Exercise description — Scan the lines below and report each one containing "улица" by copying it.

BEGIN Input data

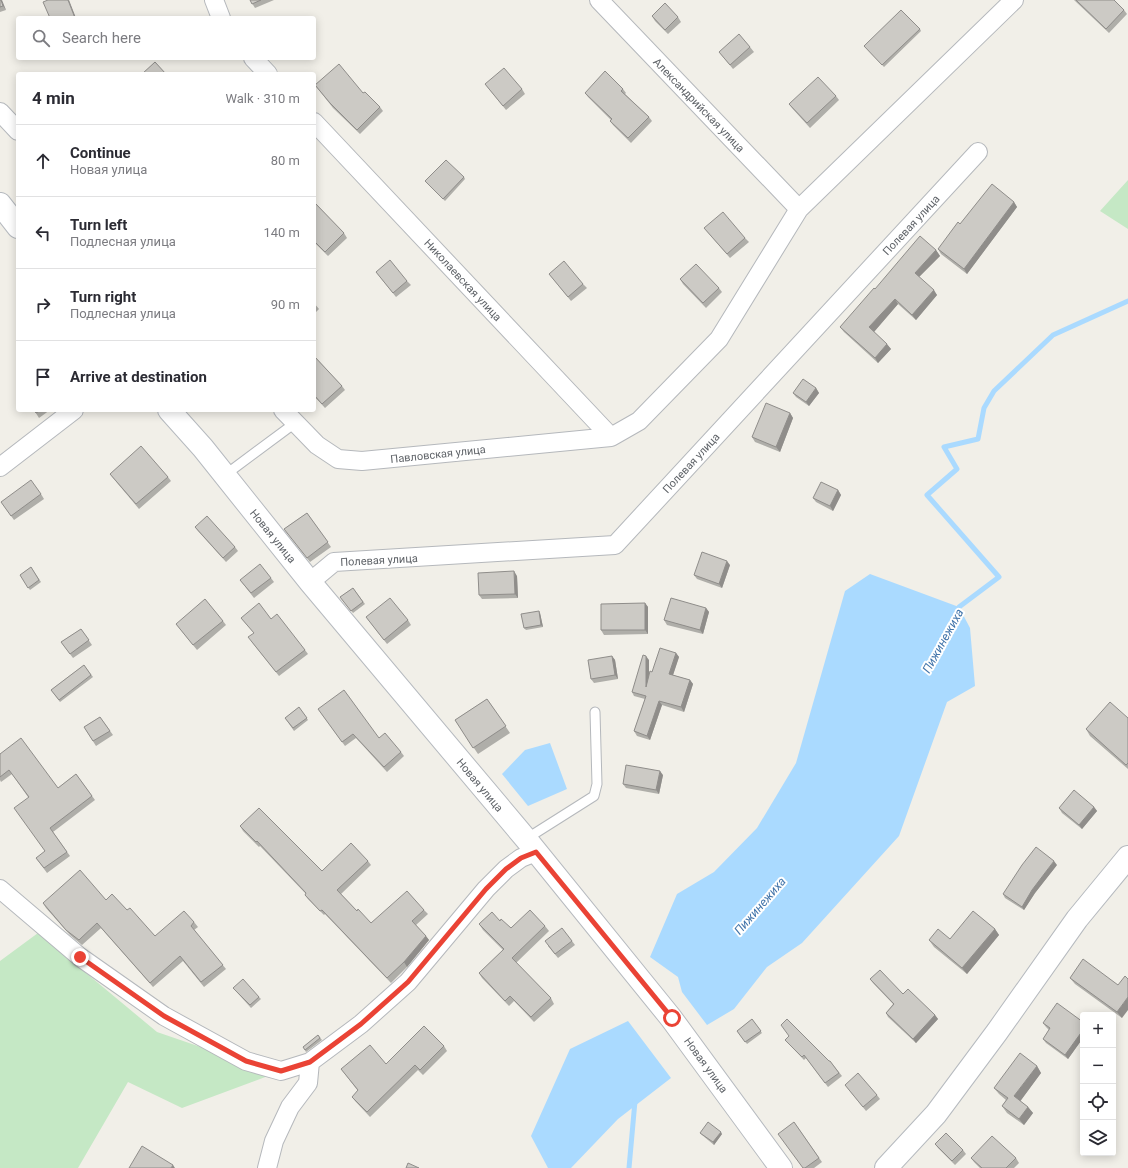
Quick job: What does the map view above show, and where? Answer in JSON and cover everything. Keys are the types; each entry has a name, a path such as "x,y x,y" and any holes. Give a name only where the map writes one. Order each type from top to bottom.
{"street":[{"path":"214,0 220,16"},
{"name":"Александрийская улица","path":"599,0 799,209"},
{"path":"611,437 639,421 719,339 799,209 1014,0"},
{"path":"255,60 266,72"},
{"path":"0,112 16,129"},
{"name":"Николаевская улица","path":"316,124 611,437"},
{"name":"Полевая улица","path":"310,582 334,562 615,545 978,152"},
{"path":"0,204 16,224"},
{"path":"0,467 71,412"},
{"name":"Новая улица","path":"171,412 203,448 310,582 531,846 672,1018 781,1168"},
{"name":"Павловская улица","path":"285,412 317,445 338,458 362,461 611,437"},
{"path":"0,889 80,957 164,1016 246,1061 281,1071 310,1062 361,1024 408,982 491,884 506,869 521,858 531,846"},
{"path":"886,1168 936,1114 997,1032 1076,919 1128,857"},
{"path":"267,1168 274,1141 290,1107 308,1083 310,1062"}],"lane":[{"path":"225,475 295,423"},
{"path":"531,846 594,796 598,784 595,712"}],"green space":[{"path":"1128,180 1128,229 1100,211"},
{"path":"38,933 157,1032 276,1073 182,1108 128,1082 78,1168 0,1168 0,961"}],"water":[{"path":"870,574 959,607 970,628 975,686 947,702 899,836 802,943 767,967 734,1009 707,1025 682,992 678,977 650,957 677,894 714,872 757,828 796,763 845,591"},
{"path":"550,743 567,789 528,806 502,774 525,750"},
{"path":"628,1021 671,1078 618,1119 571,1168 548,1168 531,1136 570,1049"}],"building":[{"path":"0,0 3,6 0,7"},
{"path":"48,0 68,0 74,16 49,16 43,2"},
{"path":"250,0 261,0 252,4"},
{"path":"1076,0 1114,0 1124,10 1106,29"},
{"path":"665,3 678,17 665,30 652,16"},
{"path":"901,10 920,29 882,65 864,46"},
{"path":"739,34 750,47 730,65 719,52"},
{"path":"155,62 164,72 144,72"},
{"path":"339,64 363,93 365,92 380,107 357,130 330,103 316,86 316,84"},
{"path":"504,68 522,89 503,106 485,84"},
{"path":"605,71 623,89 621,91 649,117 628,138 610,121 612,119 585,93"},
{"path":"818,77 836,96 807,123 789,104"},
{"path":"446,160 464,177 443,199 425,181"},
{"path":"992,184 1014,202 964,269 938,249 958,222 960,224"},
{"path":"316,204 344,233 325,252 316,243"},
{"path":"723,212 745,238 727,254 704,228"},
{"path":"920,236 936,250 915,273 934,290 912,315 895,299 869,327 887,344 875,358 840,327"},
{"path":"390,260 407,281 393,293 376,272"},
{"path":"564,261 583,284 568,297 549,274"},
{"path":"696,264 719,288 703,303 680,279"},
{"path":"316,358 342,386 322,404 316,397"},
{"path":"803,379 816,388 806,402 793,393"},
{"path":"766,403 790,413 776,447 752,437"},
{"path":"141,446 168,477 136,504 110,474"},
{"path":"31,480 41,494 11,516 1,502"},
{"path":"821,482 838,490 830,506 813,498"},
{"path":"307,513 328,542 307,558 284,529"},
{"path":"207,516 235,547 223,558 195,527"},
{"path":"702,552 727,561 719,584 694,575"},
{"path":"260,564 271,578 251,593 240,580"},
{"path":"31,567 39,580 28,588 20,575"},
{"path":"514,571 515,594 479,595 478,573"},
{"path":"353,588 363,602 351,611 340,597"},
{"path":"390,598 408,620 384,640 366,617"},
{"path":"671,598 706,608 700,630 664,620"},
{"path":"205,599 223,621 193,645 176,624"},
{"path":"259,603 271,619 277,614 305,650 276,672 248,637 254,633 241,618"},
{"path":"645,603 645,630 601,630 601,604"},
{"path":"539,611 541,625 524,628 521,614"},
{"path":"81,629 89,640 70,654 61,642"},
{"path":"660,648 676,653 669,674 690,680 681,707 659,701 647,736 634,731 646,696 632,692 643,655 646,656 646,687 650,671 652,672"},
{"path":"612,656 615,675 591,679 588,660"},
{"path":"84,665 91,675 59,700 51,690"},
{"path":"344,690 379,738 385,733 401,752 384,767 353,734 342,742 318,709"},
{"path":"487,699 506,726 473,748 455,720"},
{"path":"1110,702 1128,718 1128,763 1126,765 1086,729"},
{"path":"299,707 307,718 293,728 285,718"},
{"path":"100,717 110,731 93,741 84,727"},
{"path":"21,738 58,788 76,774 92,796 50,828 67,852 44,868 36,858 45,851 14,808 29,797 9,770 0,777 0,754"},
{"path":"626,765 660,771 656,790 623,784"},
{"path":"1074,790 1094,807 1079,825 1059,808"},
{"path":"259,808 322,871 351,843 368,861 337,890 371,923 407,891 424,910 412,921 426,936 404,962 387,978 322,910 320,911 305,895 306,893 257,841 256,842 240,826"},
{"path":"1036,847 1054,861 1032,890 1022,907 1003,894"},
{"path":"80,870 106,900 112,894 127,910 130,908 155,936 184,911 194,922 191,926 223,965 201,982 180,956 150,983 97,923 79,940 66,930 43,903"},
{"path":"530,910 545,926 512,958 551,998 531,1017 510,996 505,1001 479,973 504,949 479,924 492,912 500,921 501,919 511,928"},
{"path":"973,911 995,929 962,968 929,940 938,929 950,939"},
{"path":"562,928 572,941 555,954 545,941"},
{"path":"1083,959 1118,985 1125,976 1128,979 1128,997 1117,1012 1070,978"},
{"path":"880,970 903,994 908,989 935,1015 913,1039 886,1013 894,1004 870,979"},
{"path":"243,979 259,997 250,1005 233,988"},
{"path":"1057,1003 1080,1020 1080,1034 1065,1055 1043,1039 1050,1028 1043,1023"},
{"path":"752,1019 761,1031 745,1042 737,1031"},
{"path":"787,1019 830,1061 839,1073 825,1083 804,1055 802,1057 785,1040 789,1036 781,1025"},
{"path":"424,1026 444,1046 420,1070 415,1065 367,1112 352,1097 358,1090 341,1069 370,1045 386,1064"},
{"path":"318,1035 320,1038 305,1050 303,1047"},
{"path":"1020,1053 1037,1066 1014,1096 1028,1107 1019,1119 1002,1106 1008,1098 994,1088"},
{"path":"858,1073 877,1095 863,1107 845,1085"},
{"path":"708,1122 721,1132 713,1142 700,1133"},
{"path":"794,1122 819,1158 805,1168 803,1168 778,1134"},
{"path":"946,1133 963,1150 952,1161 935,1144"},
{"path":"992,1136 1016,1158 1006,1168 982,1168 971,1158"},
{"path":"142,1146 173,1165 171,1168 129,1168"},
{"path":"408,1163 419,1168 406,1168"}],"waterway":[{"name":"Пижинежиха","path":"956,613 959,607 999,577 927,495 957,469 944,447 978,439 984,408 994,391 1053,335 1128,301"},
{"name":"Пижинежиха","path":"629,1168 635,1101"}],"route":[{"path":"80,957 164,1016 246,1061 281,1071 310,1062 361,1024 408,982 486,889 506,869 521,858 536,852 672,1018"}]}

END Input data

Output for this exercise —
{"name":"Александрийская улица","path":"599,0 799,209"},
{"name":"Николаевская улица","path":"316,124 611,437"},
{"name":"Полевая улица","path":"310,582 334,562 615,545 978,152"},
{"name":"Новая улица","path":"171,412 203,448 310,582 531,846 672,1018 781,1168"},
{"name":"Павловская улица","path":"285,412 317,445 338,458 362,461 611,437"},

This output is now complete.